Confusion about training time?

Question

Confusion about training time?

rightchose opened this issue 3 years ago · 7 comments

How long it takes to train the model one epoch?

Answer 1 · 2021-08-20T09:04:19.000Z

Thanks for your interest! It takes about 4 hours/epoch in the first stage and 2 hours/epoch in the third stage in our experimental environments.

Answer 2 · 2021-08-20T10:38:56.000Z

Thanks for your answer! But if the settting of epoch in first stage is set to 30(in paper) or 100(in code default), it may be too long. So in pratice, did you have some ways to reduce the time or quickly to get feedback?

Answer 3 · 2021-08-20T12:08:52.000Z

Thanks for your answer!
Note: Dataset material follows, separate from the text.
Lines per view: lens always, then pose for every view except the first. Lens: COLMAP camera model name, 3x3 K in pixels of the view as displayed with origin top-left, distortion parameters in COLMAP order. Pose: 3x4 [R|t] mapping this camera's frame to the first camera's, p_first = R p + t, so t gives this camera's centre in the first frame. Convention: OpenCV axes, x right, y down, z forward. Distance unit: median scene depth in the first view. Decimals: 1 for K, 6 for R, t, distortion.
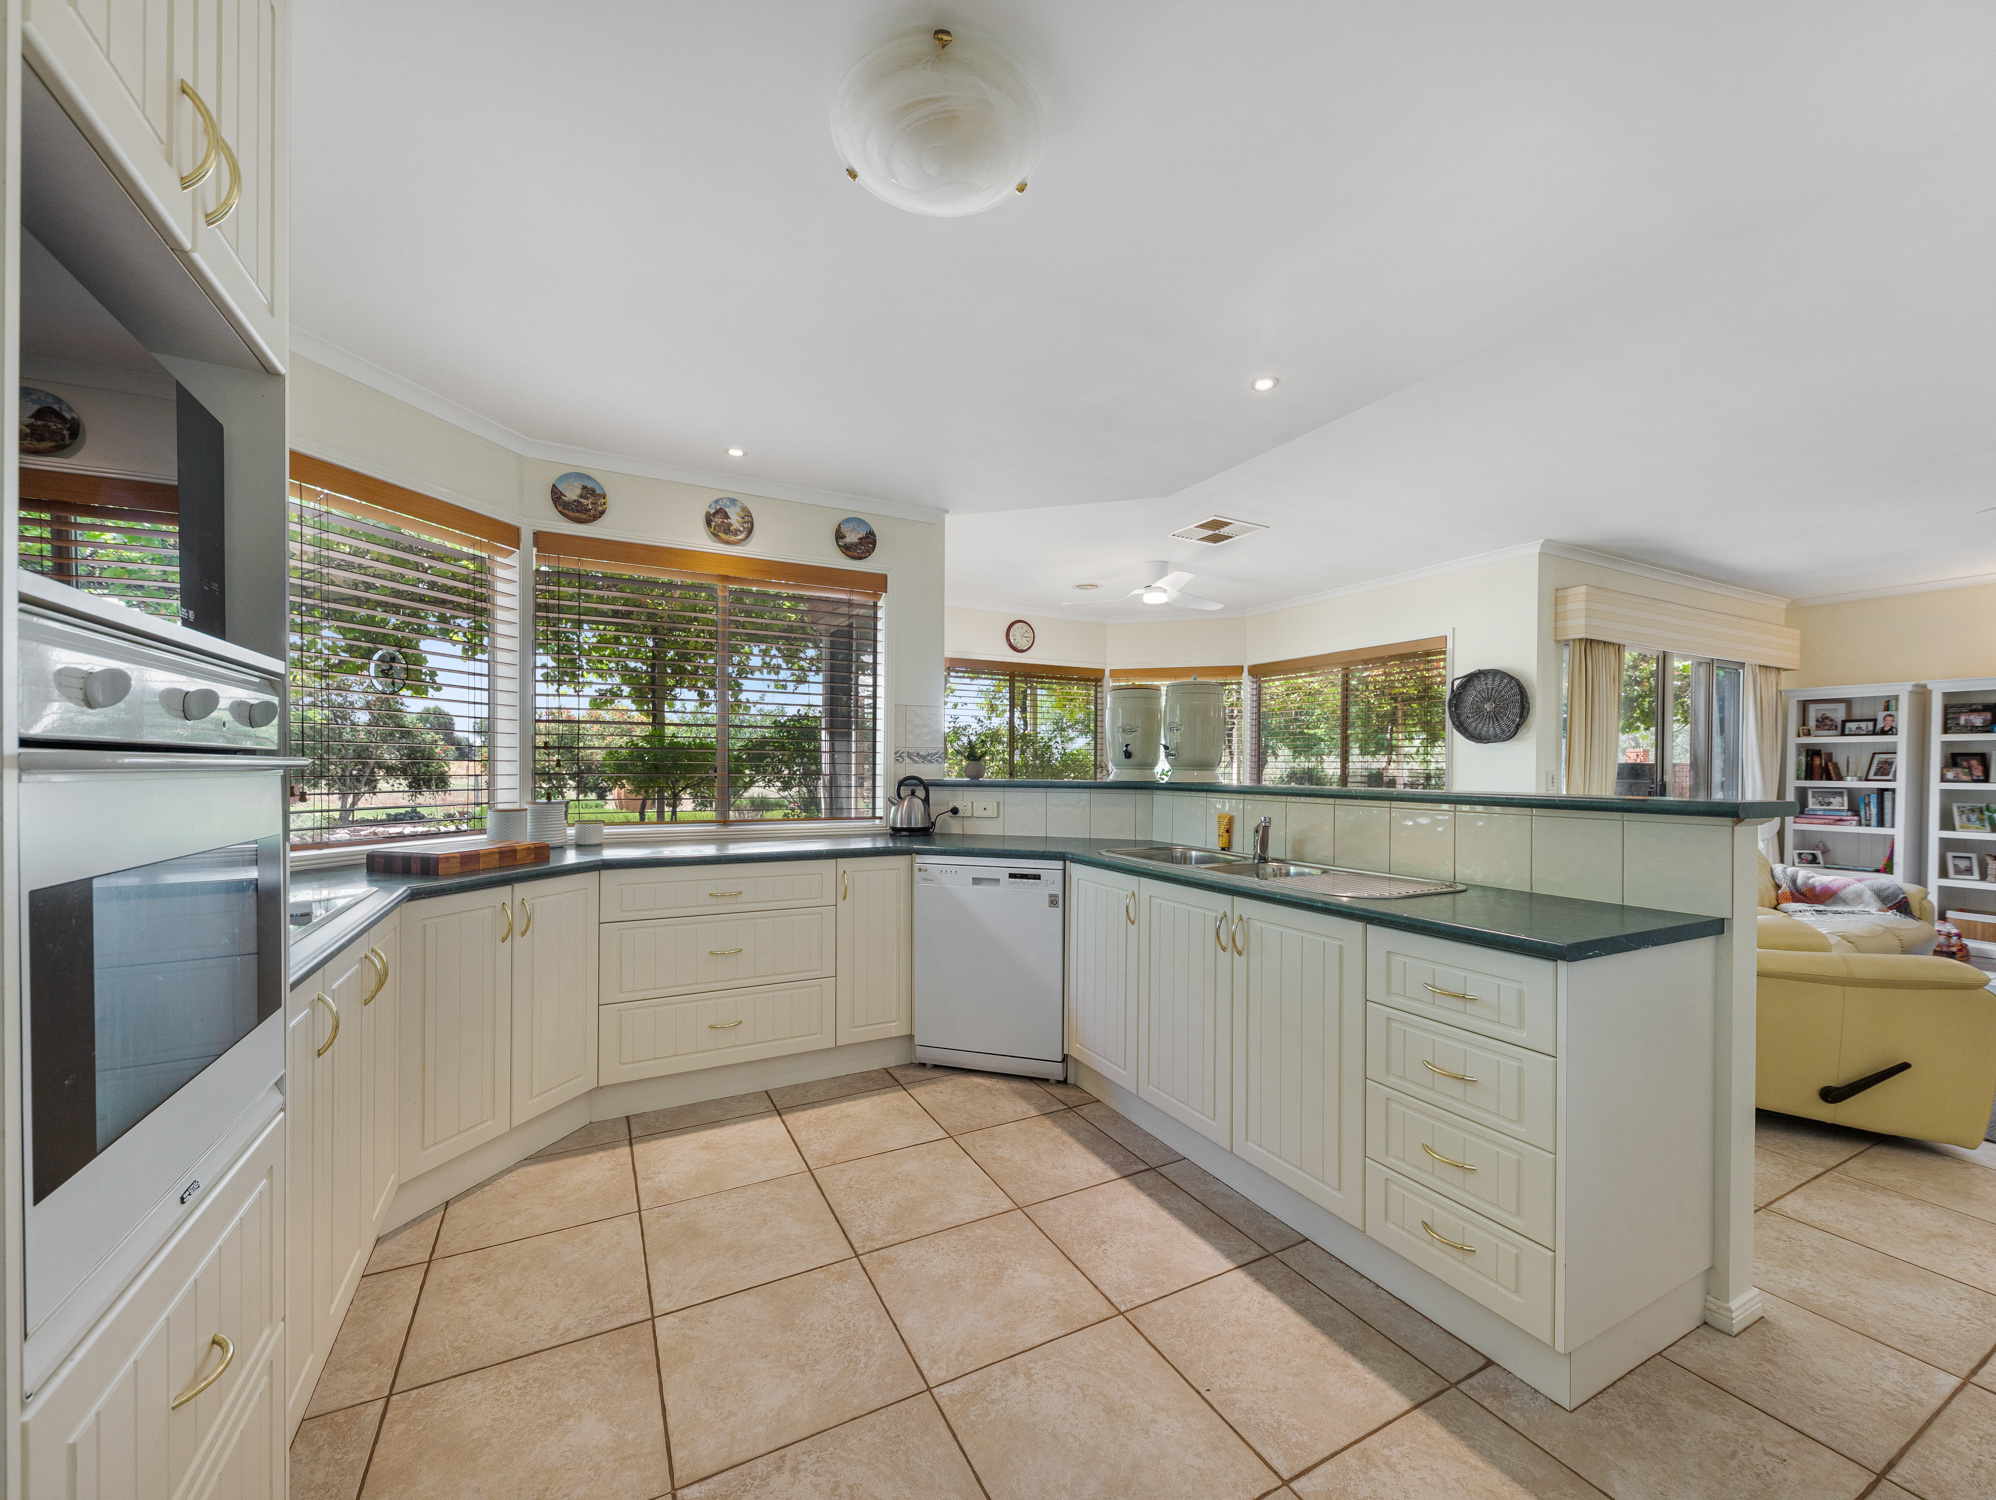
lens RADIAL K [[786.5, 0, 991.0], [0, 786.5, 761.8], [0, 0, 1]] dist [0.003517, 0.000025]
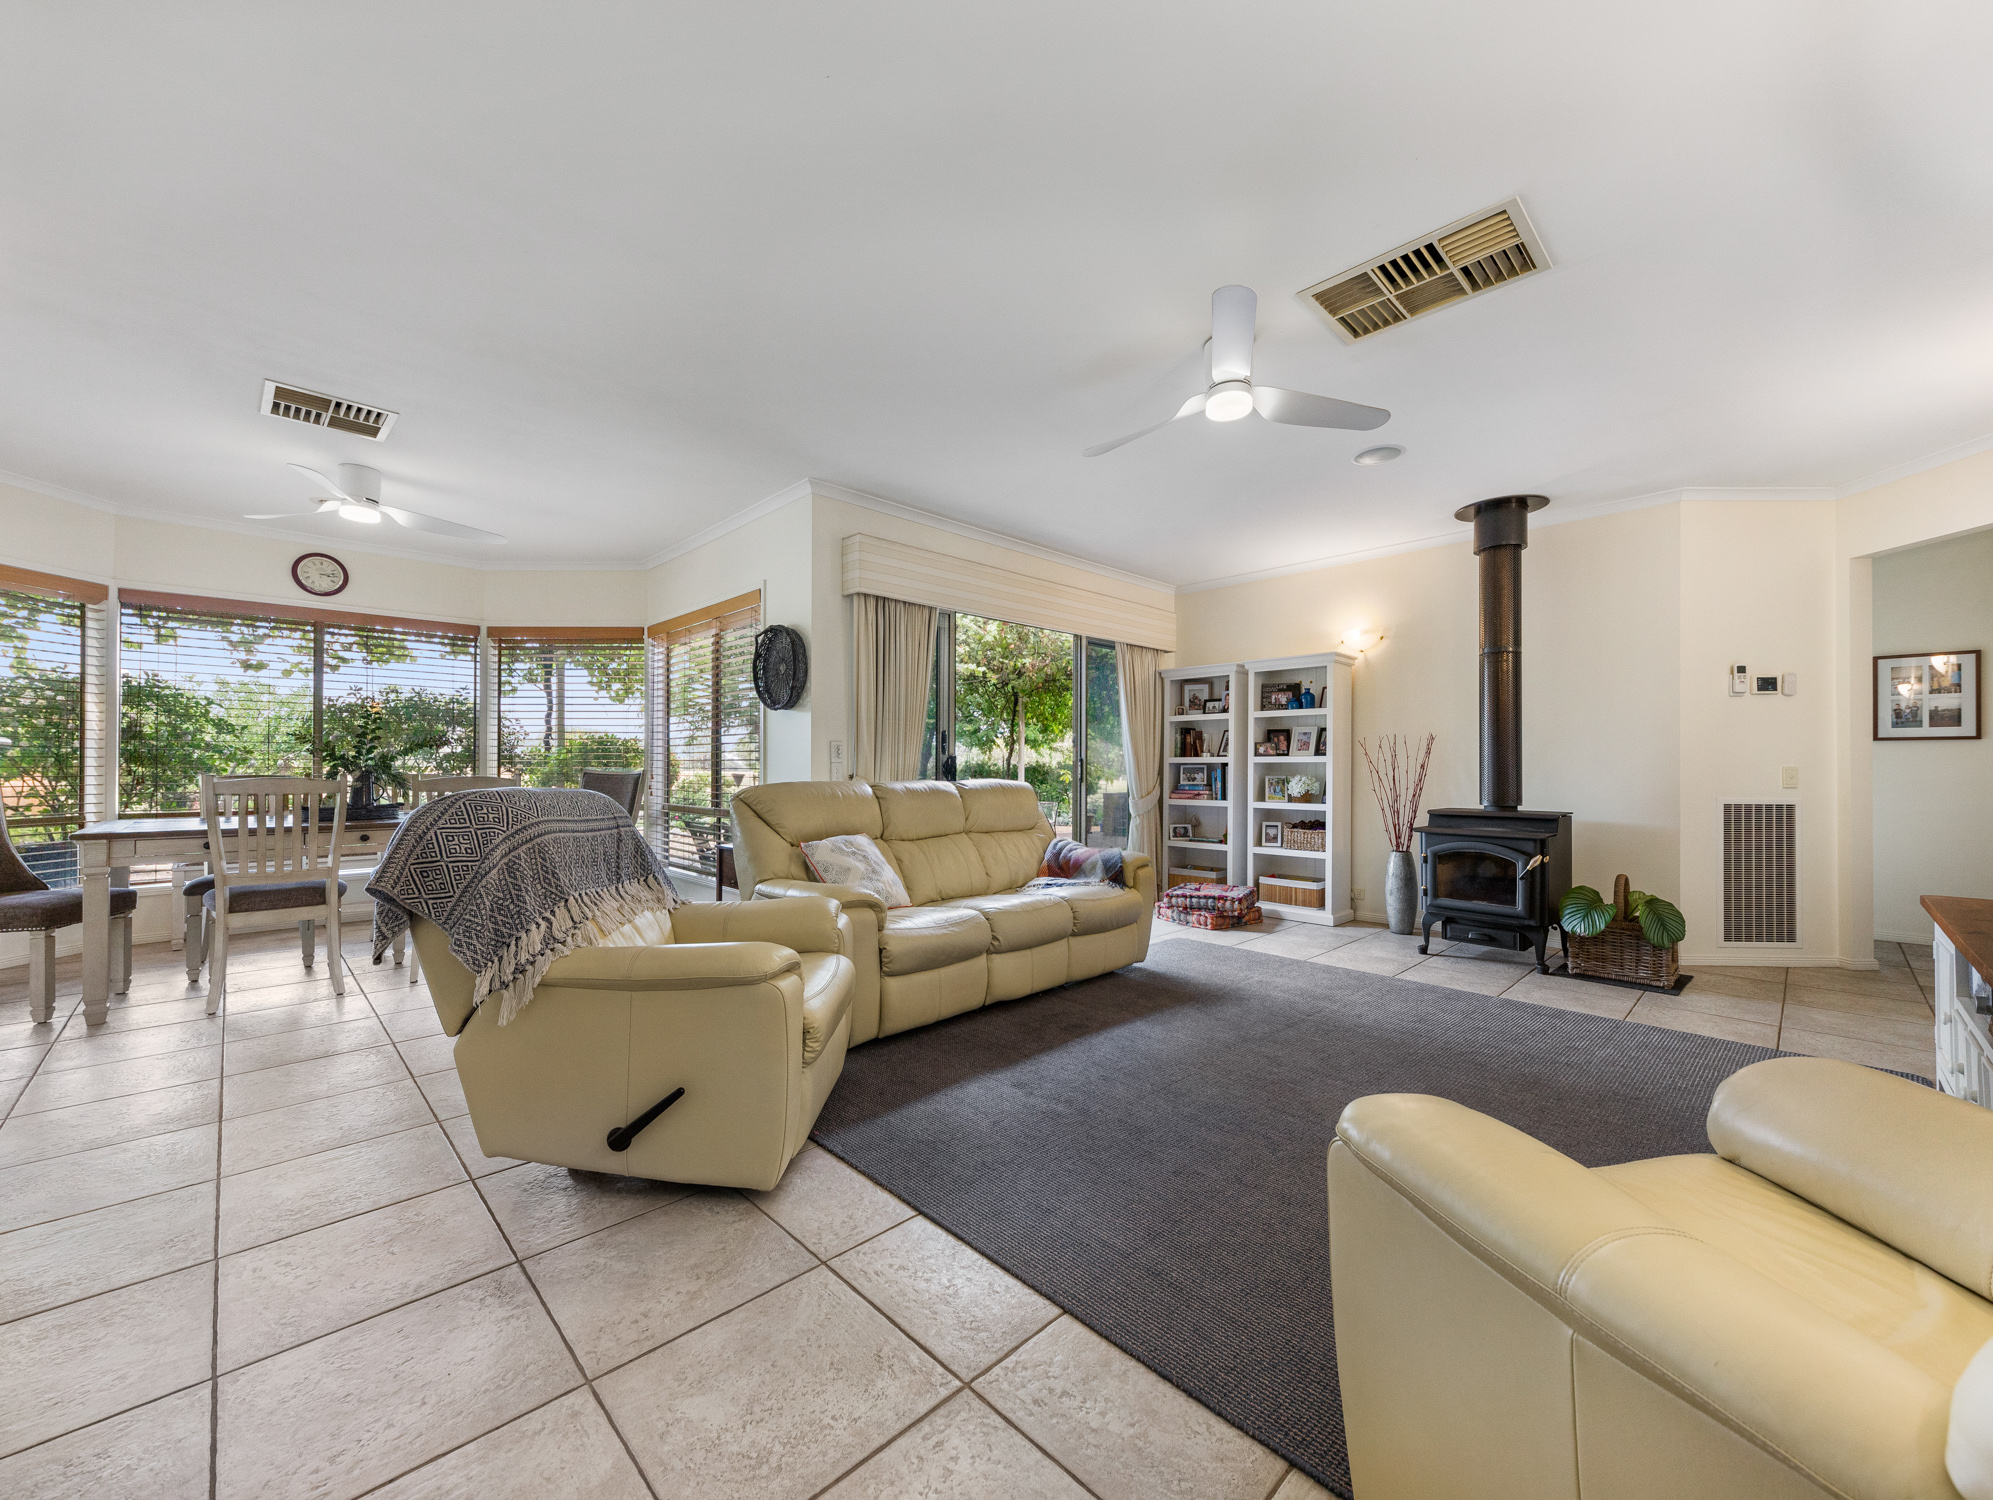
lens RADIAL K [[785.3, 0, 1000.3], [0, 785.3, 758.8], [0, 0, 1]] dist [0.003517, 0.000025]
pose [[0.955721, -0.002411, 0.294263, 0.529072], [0.003249, 0.999992, -0.002359, 0.028952], [-0.294255, 0.003211, 0.955722, 0.082640]]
But if the setting of epoch in first stage is set to 30(in paper) or 100(in code default), it may be too long. So in practice, did you have some ways to reduce the time or quickly to get feedback?
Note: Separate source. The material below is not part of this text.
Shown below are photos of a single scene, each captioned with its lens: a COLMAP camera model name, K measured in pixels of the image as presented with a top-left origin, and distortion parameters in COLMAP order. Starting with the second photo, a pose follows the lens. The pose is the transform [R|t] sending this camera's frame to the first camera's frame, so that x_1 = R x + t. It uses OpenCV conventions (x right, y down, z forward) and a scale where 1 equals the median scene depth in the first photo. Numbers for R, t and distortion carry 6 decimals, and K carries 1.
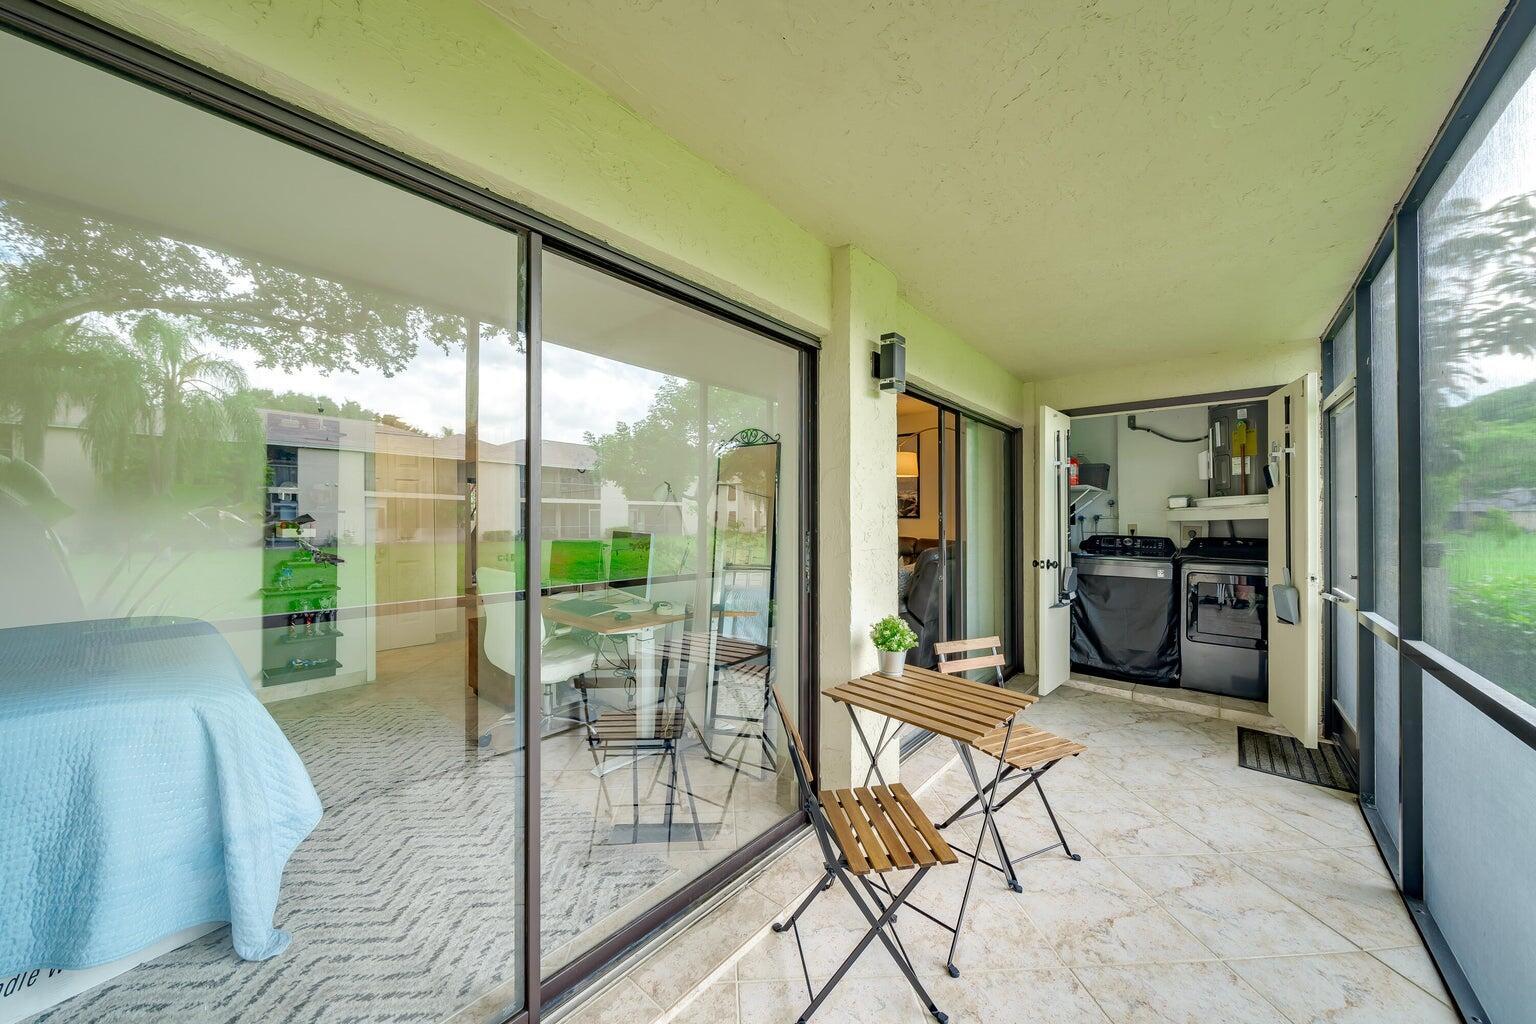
lens RADIAL K [[538.6, 0, 765.7], [0, 538.6, 514.7], [0, 0, 1]] dist [-0.000610, -0.000099]
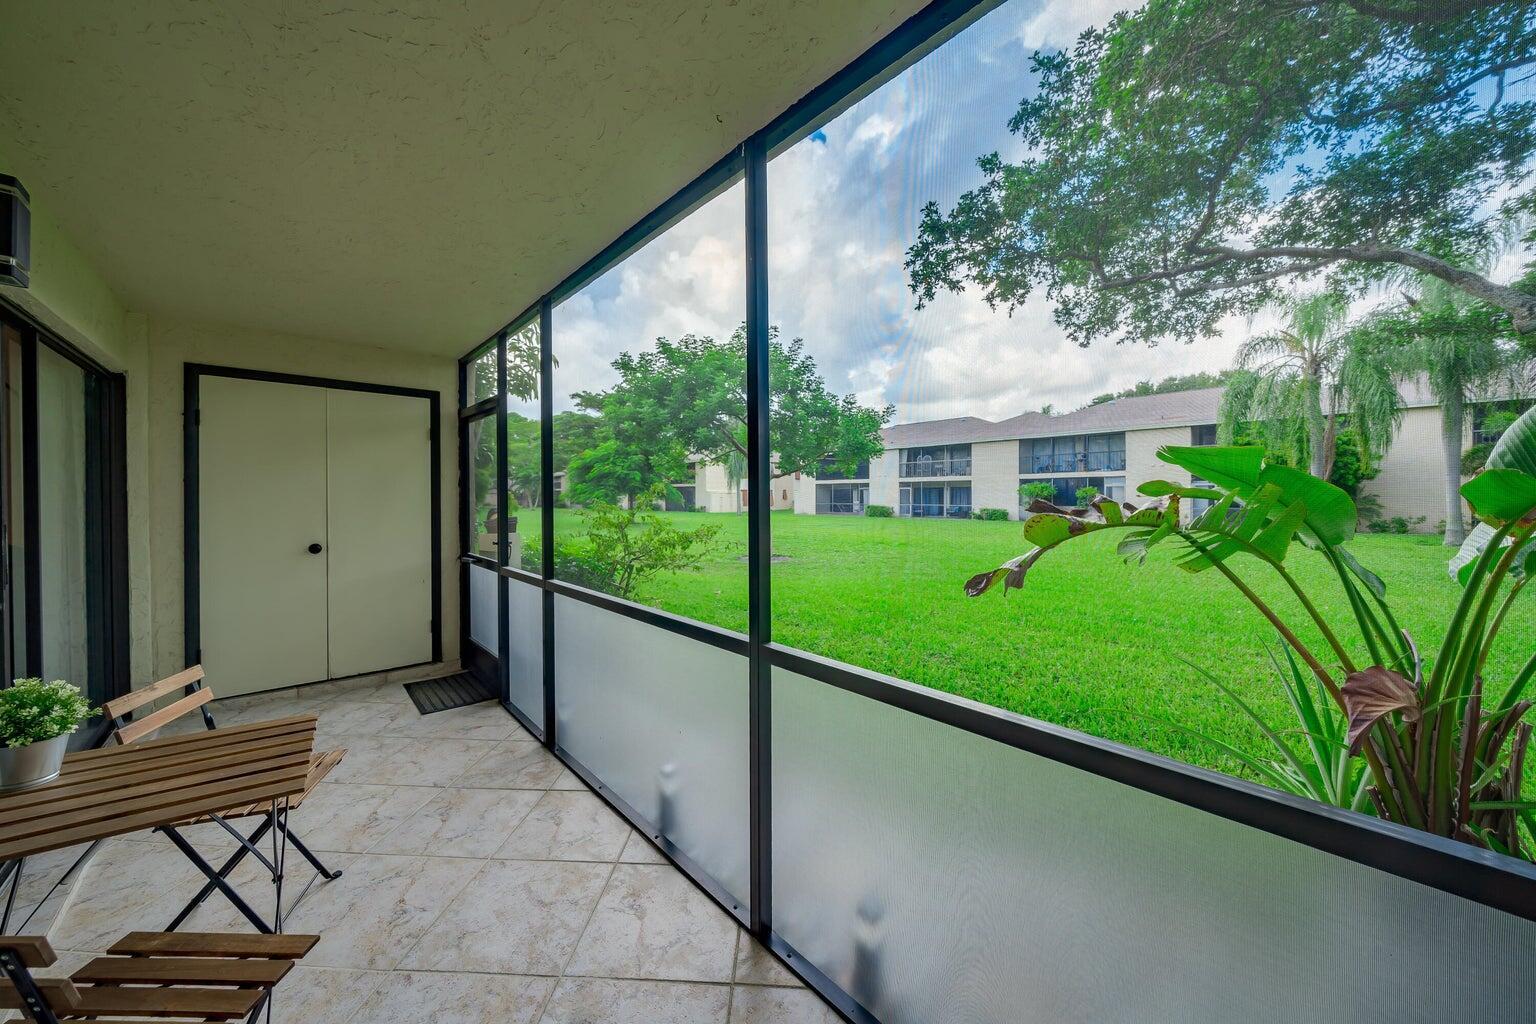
lens RADIAL K [[538.6, 0, 764.4], [0, 538.6, 501.1], [0, 0, 1]] dist [-0.000610, -0.000099]
pose [[0.143984, -0.012492, 0.989501, -0.219984], [-0.000026, 0.999920, 0.012627, -0.009011], [-0.989580, -0.001844, 0.143972, 0.155621]]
It is surely time consuming for training the full model with only 2x11G GPUs. For faster training, you could try larger batch size and tuning the learning rate hyper-parameters if more computational resources are available. In addition, strategies such as training smaller models (reduce the channel numbers to half) or training on smaller dataset (use a subset of the full dataset) are recommended.

Answer 4 · 2021-08-20T13:33:56.000Z

Thanks a lot! I will try it.

Answer 5 · 2021-08-31T07:27:48.000Z

I'm now training the model in the stage 3, so I want to know in stage3 how many epoch you get the model convergent?

Answer 6 · 2021-08-31T07:51:59.000Z

You could refer to this question. If you are equipped with more computational resources, larger resolution cropping and larger batch sizes are strongly recommended to accelerate training. And the learning rate could be adjusted accordingly.

Answer 7 · 2021-08-31T12:14:00.000Z

Thanks！ I will try this solutions.